Louisiana Supreme Court Limits Insurance Agents’ Duty to Advise Client
Sep 24, 2010
Recently, the Supreme Court of Louisiana decided that an insurance agent’s duty to exercise “reasonable diligence” in advising his or her client does not include an “independent duty” to advise the client whether the client has procured the correct type or amount of coverage. Isidore Newman School v. J. Everett Eaves, Inc., No. 2009-C-2161, 2010 WL 2723704, at *7 (La. July 6, 2010).
After sustaining tuition losses as a result of Hurricane Katrina, the Isidore Newman School (the “School”) filed a lawsuit against its insurance broker, J. Everett Eaves, Inc. (“Eaves”), alleging that the agent was negligent in failing to advise the School that the School’s Business Income and Extra Expense (“BI & EE”) insurance coverage was not sufficient to cover tuition losses. In addition, the School claimed that the policy was complicated and difficult to understand because it was over 400 pages in length and that it relied on the agent’s expertise to advise the School.
Louisiana case law provides insurance agents and brokers owe the client the same duty of reasonable diligence which is fulfilled when the agent procures the insurance requested. The Court found no authority that would require an insurance agent to inquire into a client’s coverage needs or to advise a client regarding issues of being underinsured without being specifically asked by the client. The law imposes on the client the responsibility to determine the type and amount of coverage needed and to advise the agent of those needs. Upon receipt of the policy, it is the client’s duty to review the policy and assure the policy satisfies the client’s needs.

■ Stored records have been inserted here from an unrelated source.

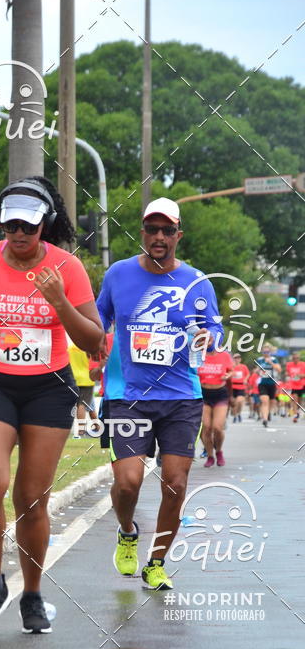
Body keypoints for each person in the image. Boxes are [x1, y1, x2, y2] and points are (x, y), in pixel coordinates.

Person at [0, 176, 103, 633]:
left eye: (28, 228)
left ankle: (31, 593)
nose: (17, 235)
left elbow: (93, 339)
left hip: (49, 386)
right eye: (10, 226)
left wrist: (60, 303)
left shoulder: (67, 268)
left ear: (44, 226)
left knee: (32, 500)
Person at [96, 197, 222, 591]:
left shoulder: (197, 281)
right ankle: (127, 530)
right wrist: (96, 337)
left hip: (182, 396)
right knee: (129, 482)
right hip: (128, 394)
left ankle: (157, 561)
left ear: (178, 235)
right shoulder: (118, 274)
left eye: (168, 230)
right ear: (142, 233)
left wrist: (207, 336)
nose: (159, 236)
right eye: (152, 229)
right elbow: (98, 318)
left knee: (176, 483)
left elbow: (215, 331)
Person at [197, 349, 234, 467]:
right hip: (203, 393)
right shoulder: (198, 354)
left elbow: (231, 371)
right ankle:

The Court found that Eaves was not negligent in procuring insurance for the School. In its decision, the Court provided that:
It is the insured’s responsibility to request the type of insurance coverage, and the amount of coverage needed. It is not the agent’s obligation to spontaneously or affirmatively identify the scope or the amount of insurance coverage the client needs. It is also well settled that it is [the] insured’s obligation to read the policy when received, since the insured is deemed to know the policy contents.
The Court determined that the School was in a better position than the agent to calculate its potential losses, including the loss of tuition income. There were no facts to suggest that the agent had any way of knowing the School’s potential loss of business income. The School never requested coverage for BI & EE in an amount that would cover its tuition losses. There was no evidence that the agent lead the School to believe that it procured any BI & EE coverage, other than $350,000 as requested by the School.
The Court also noted that the School’s argument that the policy was complicated was not convincing because it was clearly provided in the policy that tuition losses were covered. A review of the policy would have alerted the business manager/chief financial officer of the School, who was responsible for requesting insurance, that the School was underinsured. While apparently not crucial to the case, the facts indicated that the insured was sophisticated. The Court cautioned that a different result might have been reached if the agent had misled the School to believe that it had coverage that it did not have, or that the desired coverage was unavailable.